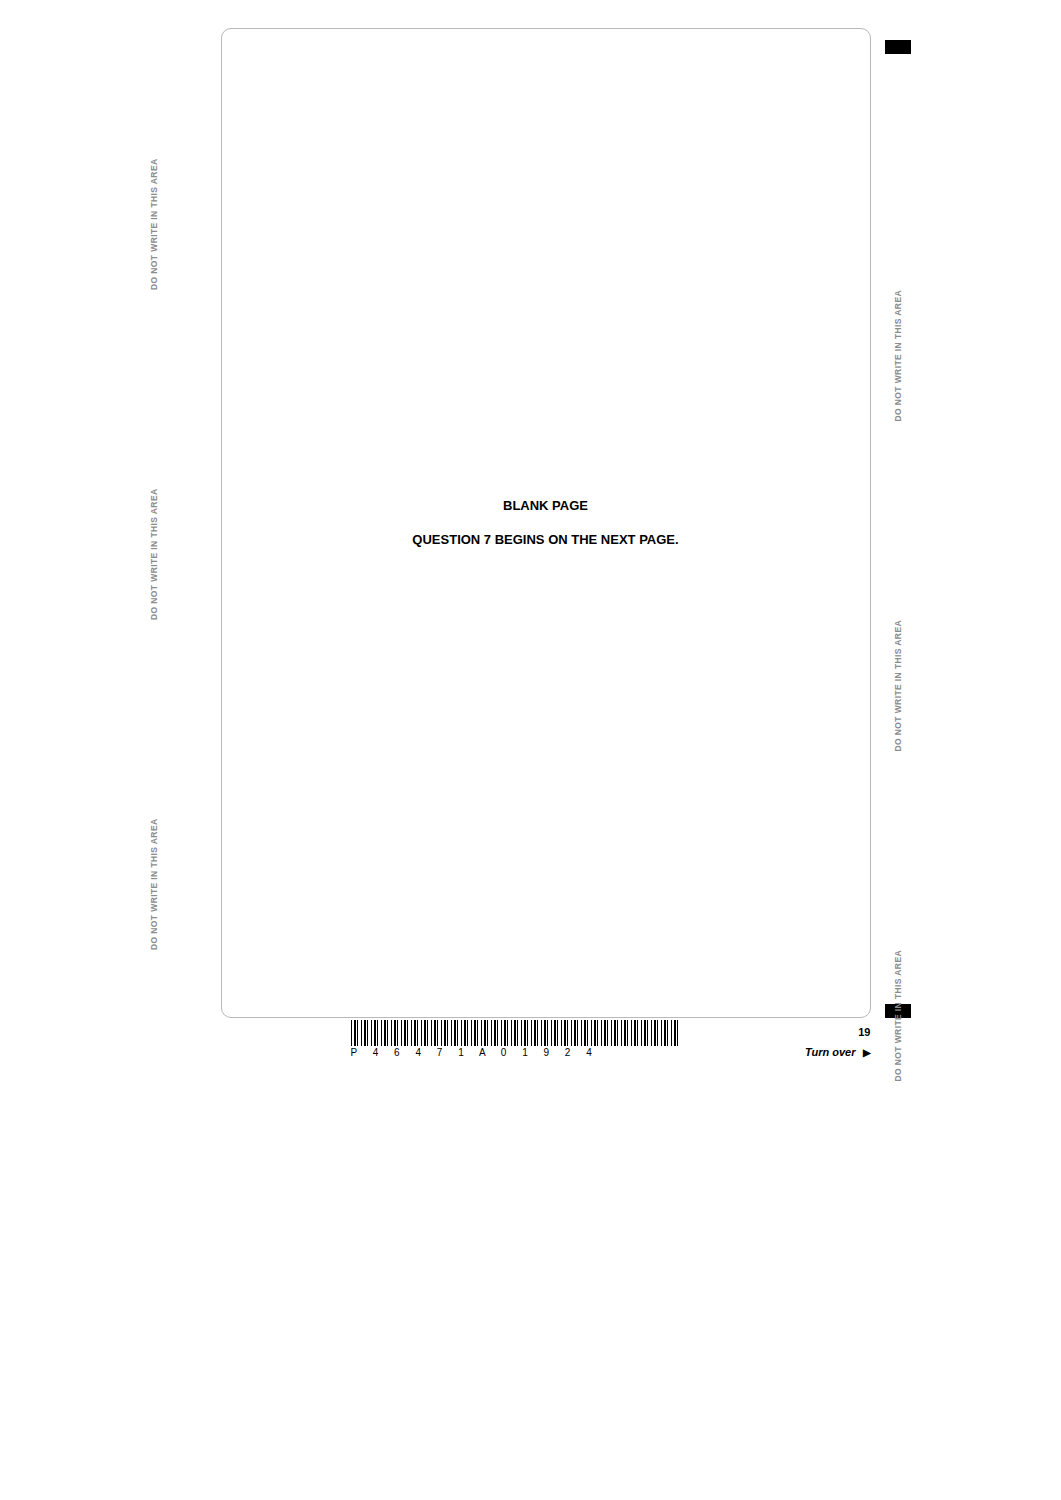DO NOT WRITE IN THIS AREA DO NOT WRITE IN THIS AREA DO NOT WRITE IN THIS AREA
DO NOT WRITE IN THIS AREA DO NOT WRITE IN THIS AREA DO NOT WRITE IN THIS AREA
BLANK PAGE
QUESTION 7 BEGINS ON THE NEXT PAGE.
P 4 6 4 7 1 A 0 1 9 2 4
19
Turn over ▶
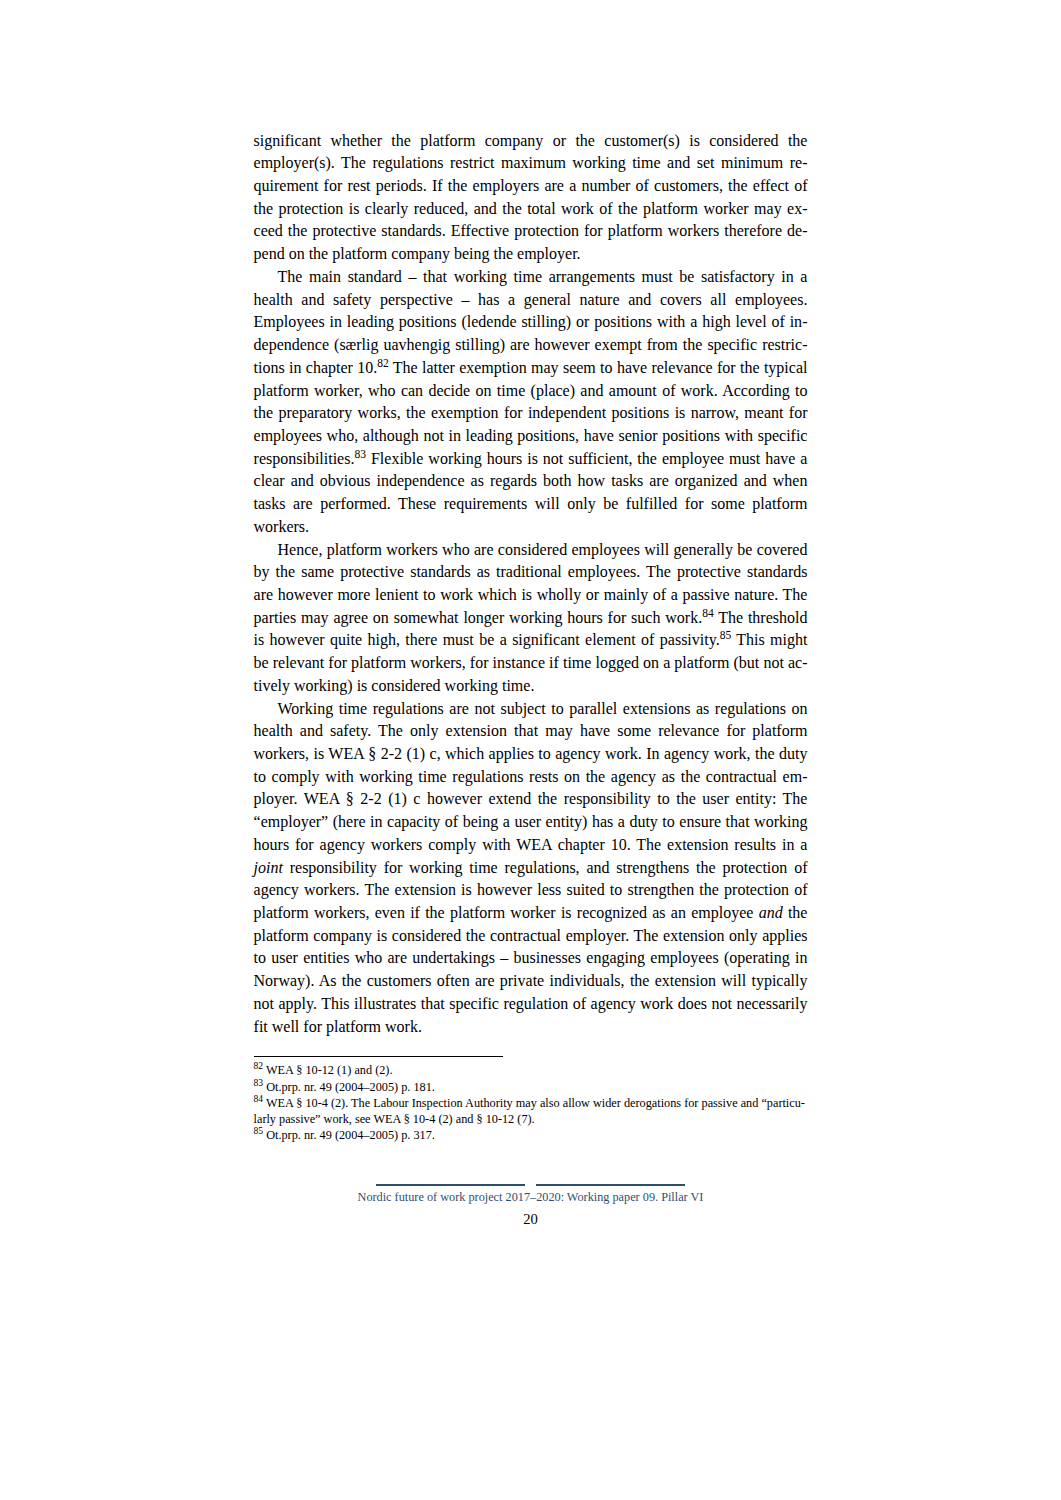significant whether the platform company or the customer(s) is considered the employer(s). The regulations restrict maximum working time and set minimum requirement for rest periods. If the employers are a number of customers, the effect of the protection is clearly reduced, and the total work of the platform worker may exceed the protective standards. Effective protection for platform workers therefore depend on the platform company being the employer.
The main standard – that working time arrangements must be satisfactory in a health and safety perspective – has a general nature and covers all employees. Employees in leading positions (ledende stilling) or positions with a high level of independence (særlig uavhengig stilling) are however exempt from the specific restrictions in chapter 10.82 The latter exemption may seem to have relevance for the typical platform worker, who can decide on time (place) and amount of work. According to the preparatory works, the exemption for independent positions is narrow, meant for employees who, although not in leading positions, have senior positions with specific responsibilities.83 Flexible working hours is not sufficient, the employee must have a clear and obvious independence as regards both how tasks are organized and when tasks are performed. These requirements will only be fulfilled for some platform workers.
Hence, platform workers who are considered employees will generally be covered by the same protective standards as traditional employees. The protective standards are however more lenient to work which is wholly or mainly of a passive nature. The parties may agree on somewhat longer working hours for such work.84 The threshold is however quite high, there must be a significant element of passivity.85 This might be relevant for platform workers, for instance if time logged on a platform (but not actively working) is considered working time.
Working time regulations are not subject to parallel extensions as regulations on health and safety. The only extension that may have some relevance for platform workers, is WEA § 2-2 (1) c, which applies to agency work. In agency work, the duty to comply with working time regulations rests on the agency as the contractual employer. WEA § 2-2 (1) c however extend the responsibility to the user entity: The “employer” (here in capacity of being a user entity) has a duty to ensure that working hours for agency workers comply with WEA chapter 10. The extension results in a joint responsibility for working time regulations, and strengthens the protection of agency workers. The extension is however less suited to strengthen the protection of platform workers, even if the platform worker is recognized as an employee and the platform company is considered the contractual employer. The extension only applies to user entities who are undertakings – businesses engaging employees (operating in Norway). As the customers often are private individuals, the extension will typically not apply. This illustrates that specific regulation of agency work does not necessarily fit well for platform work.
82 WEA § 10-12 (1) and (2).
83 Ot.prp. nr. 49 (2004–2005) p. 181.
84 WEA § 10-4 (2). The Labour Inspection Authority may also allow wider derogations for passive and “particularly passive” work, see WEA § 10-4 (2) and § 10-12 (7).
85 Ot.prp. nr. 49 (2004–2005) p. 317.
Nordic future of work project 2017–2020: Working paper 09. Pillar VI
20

What is expected:
Would you print the material exactly once more, without any of its pictures?

Written answer:
DO NOT WRITE IN THIS AREA DO NOT WRITE IN THIS AREA DO NOT WRITE IN THIS AREA
DO NOT WRITE IN THIS AREA DO NOT WRITE IN THIS AREA DO NOT WRITE IN THIS AREA
BLANK PAGE
QUESTION 7 BEGINS ON THE NEXT PAGE.
P 4 6 4 7 1 A 0 1 9 2 4
19
Turn over ▶
significant whether the platform company or the customer(s) is considered the employer(s). The regulations restrict maximum working time and set minimum requirement for rest periods. If the employers are a number of customers, the effect of the protection is clearly reduced, and the total work of the platform worker may exceed the protective standards. Effective protection for platform workers therefore depend on the platform company being the employer.
The main standard – that working time arrangements must be satisfactory in a health and safety perspective – has a general nature and covers all employees. Employees in leading positions (ledende stilling) or positions with a high level of independence (særlig uavhengig stilling) are however exempt from the specific restrictions in chapter 10.82 The latter exemption may seem to have relevance for the typical platform worker, who can decide on time (place) and amount of work. According to the preparatory works, the exemption for independent positions is narrow, meant for employees who, although not in leading positions, have senior positions with specific responsibilities.83 Flexible working hours is not sufficient, the employee must have a clear and obvious independence as regards both how tasks are organized and when tasks are performed. These requirements will only be fulfilled for some platform workers.
Hence, platform workers who are considered employees will generally be covered by the same protective standards as traditional employees. The protective standards are however more lenient to work which is wholly or mainly of a passive nature. The parties may agree on somewhat longer working hours for such work.84 The threshold is however quite high, there must be a significant element of passivity.85 This might be relevant for platform workers, for instance if time logged on a platform (but not actively working) is considered working time.
Working time regulations are not subject to parallel extensions as regulations on health and safety. The only extension that may have some relevance for platform workers, is WEA § 2-2 (1) c, which applies to agency work. In agency work, the duty to comply with working time regulations rests on the agency as the contractual employer. WEA § 2-2 (1) c however extend the responsibility to the user entity: The “employer” (here in capacity of being a user entity) has a duty to ensure that working hours for agency workers comply with WEA chapter 10. The extension results in a joint responsibility for working time regulations, and strengthens the protection of agency workers. The extension is however less suited to strengthen the protection of platform workers, even if the platform worker is recognized as an employee and the platform company is considered the contractual employer. The extension only applies to user entities who are undertakings – businesses engaging employees (operating in Norway). As the customers often are private individuals, the extension will typically not apply. This illustrates that specific regulation of agency work does not necessarily fit well for platform work.
82 WEA § 10-12 (1) and (2).
83 Ot.prp. nr. 49 (2004–2005) p. 181.
84 WEA § 10-4 (2). The Labour Inspection Authority may also allow wider derogations for passive and “particularly passive” work, see WEA § 10-4 (2) and § 10-12 (7).
85 Ot.prp. nr. 49 (2004–2005) p. 317.
Nordic future of work project 2017–2020: Working paper 09. Pillar VI
20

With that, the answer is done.